**TRY IT**
Output every one of the lines below verbatim, leaving the pictures out of your answer.

**SUPPLIED DATA**
####

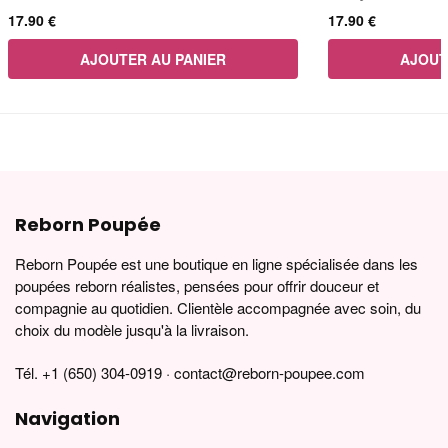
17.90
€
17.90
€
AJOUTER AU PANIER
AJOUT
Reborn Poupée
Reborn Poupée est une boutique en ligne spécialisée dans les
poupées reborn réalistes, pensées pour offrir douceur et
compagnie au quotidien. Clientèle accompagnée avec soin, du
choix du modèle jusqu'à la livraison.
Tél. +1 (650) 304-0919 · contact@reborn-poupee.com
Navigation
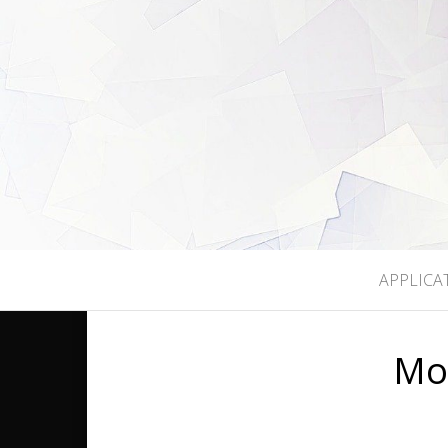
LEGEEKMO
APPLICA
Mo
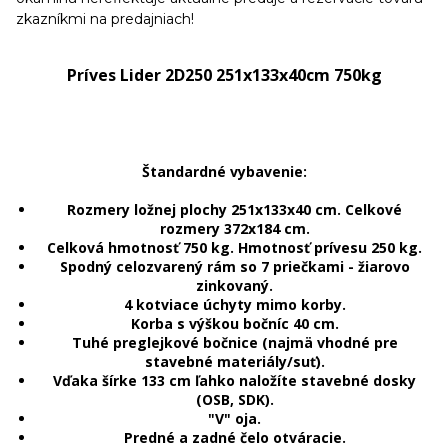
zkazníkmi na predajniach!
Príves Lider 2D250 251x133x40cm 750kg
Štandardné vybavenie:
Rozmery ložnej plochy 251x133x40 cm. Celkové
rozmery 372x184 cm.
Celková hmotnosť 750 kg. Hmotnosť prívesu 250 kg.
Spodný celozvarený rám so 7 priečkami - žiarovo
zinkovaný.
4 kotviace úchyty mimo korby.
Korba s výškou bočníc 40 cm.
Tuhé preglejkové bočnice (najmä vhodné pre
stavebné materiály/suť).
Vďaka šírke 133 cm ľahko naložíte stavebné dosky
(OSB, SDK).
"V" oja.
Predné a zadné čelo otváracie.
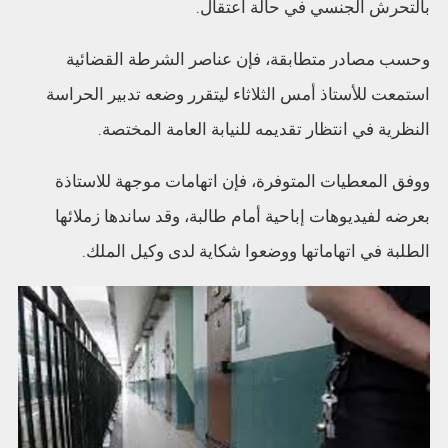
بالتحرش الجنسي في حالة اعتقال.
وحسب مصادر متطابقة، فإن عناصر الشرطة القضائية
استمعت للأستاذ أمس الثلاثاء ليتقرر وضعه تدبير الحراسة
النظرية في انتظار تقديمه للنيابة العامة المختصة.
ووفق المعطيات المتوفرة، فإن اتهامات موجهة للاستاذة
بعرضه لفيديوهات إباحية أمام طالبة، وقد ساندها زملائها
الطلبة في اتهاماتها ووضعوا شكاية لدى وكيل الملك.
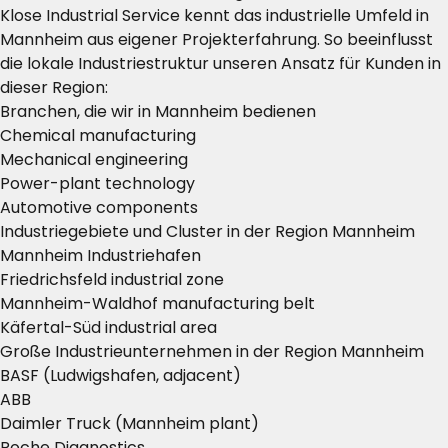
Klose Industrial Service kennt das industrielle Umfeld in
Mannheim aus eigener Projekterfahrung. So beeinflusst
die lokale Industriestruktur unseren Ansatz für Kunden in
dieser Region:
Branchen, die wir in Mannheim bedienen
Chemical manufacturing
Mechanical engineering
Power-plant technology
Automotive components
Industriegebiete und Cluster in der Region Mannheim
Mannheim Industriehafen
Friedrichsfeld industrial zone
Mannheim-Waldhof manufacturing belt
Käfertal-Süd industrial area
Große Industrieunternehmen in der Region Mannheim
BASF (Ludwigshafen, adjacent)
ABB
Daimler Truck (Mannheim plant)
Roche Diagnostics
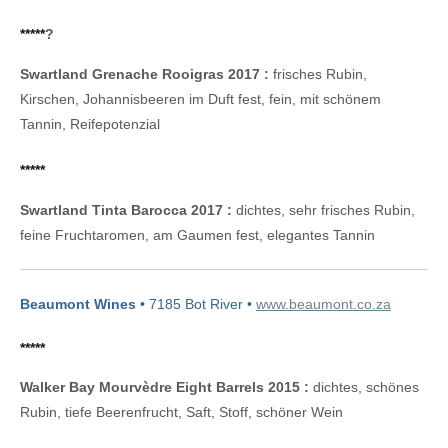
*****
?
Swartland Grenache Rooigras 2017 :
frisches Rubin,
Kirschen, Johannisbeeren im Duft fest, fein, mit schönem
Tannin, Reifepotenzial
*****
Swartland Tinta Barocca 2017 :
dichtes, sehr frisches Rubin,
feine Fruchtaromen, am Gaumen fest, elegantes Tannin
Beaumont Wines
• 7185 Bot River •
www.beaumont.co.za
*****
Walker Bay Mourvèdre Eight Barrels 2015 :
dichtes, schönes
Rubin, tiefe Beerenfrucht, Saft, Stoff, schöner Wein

####

**SOLUTION FOR THIS TASK**
17.90
€
17.90
€
AJOUTER AU PANIER
AJOUT
Reborn Poupée
Reborn Poupée est une boutique en ligne spécialisée dans les
poupées reborn réalistes, pensées pour offrir douceur et
compagnie au quotidien. Clientèle accompagnée avec soin, du
choix du modèle jusqu'à la livraison.
Tél. +1 (650) 304-0919 · contact@reborn-poupee.com
Navigation
LEGEEKMO
APPLICA
Mo
zkazníkmi na predajniach!
Príves Lider 2D250 251x133x40cm 750kg
Štandardné vybavenie:
Rozmery ložnej plochy 251x133x40 cm. Celkové
rozmery 372x184 cm.
Celková hmotnosť 750 kg. Hmotnosť prívesu 250 kg.
Spodný celozvarený rám so 7 priečkami - žiarovo
zinkovaný.
4 kotviace úchyty mimo korby.
Korba s výškou bočníc 40 cm.
Tuhé preglejkové bočnice (najmä vhodné pre
stavebné materiály/suť).
Vďaka šírke 133 cm ľahko naložíte stavebné dosky
(OSB, SDK).
"V" oja.
Predné a zadné čelo otváracie.
بالتحرش الجنسي في حالة اعتقال.
وحسب مصادر متطابقة، فإن عناصر الشرطة القضائية
استمعت للأستاذ أمس الثلاثاء ليتقرر وضعه تدبير الحراسة
النظرية في انتظار تقديمه للنيابة العامة المختصة.
ووفق المعطيات المتوفرة، فإن اتهامات موجهة للاستاذة
بعرضه لفيديوهات إباحية أمام طالبة، وقد ساندها زملائها
الطلبة في اتهاماتها ووضعوا شكاية لدى وكيل الملك.
Klose Industrial Service kennt das industrielle Umfeld in
Mannheim aus eigener Projekterfahrung. So beeinflusst
die lokale Industriestruktur unseren Ansatz für Kunden in
dieser Region:
Branchen, die wir in Mannheim bedienen
Chemical manufacturing
Mechanical engineering
Power-plant technology
Automotive components
Industriegebiete und Cluster in der Region Mannheim
Mannheim Industriehafen
Friedrichsfeld industrial zone
Mannheim-Waldhof manufacturing belt
Käfertal-Süd industrial area
Große Industrieunternehmen in der Region Mannheim
BASF (Ludwigshafen, adjacent)
ABB
Daimler Truck (Mannheim plant)
Roche Diagnostics
*****
?
Swartland Grenache Rooigras 2017 :
frisches Rubin,
Kirschen, Johannisbeeren im Duft fest, fein, mit schönem
Tannin, Reifepotenzial
*****
Swartland Tinta Barocca 2017 :
dichtes, sehr frisches Rubin,
feine Fruchtaromen, am Gaumen fest, elegantes Tannin
Beaumont Wines
• 7185 Bot River •
www.beaumont.co.za
*****
Walker Bay Mourvèdre Eight Barrels 2015 :
dichtes, schönes
Rubin, tiefe Beerenfrucht, Saft, Stoff, schöner Wein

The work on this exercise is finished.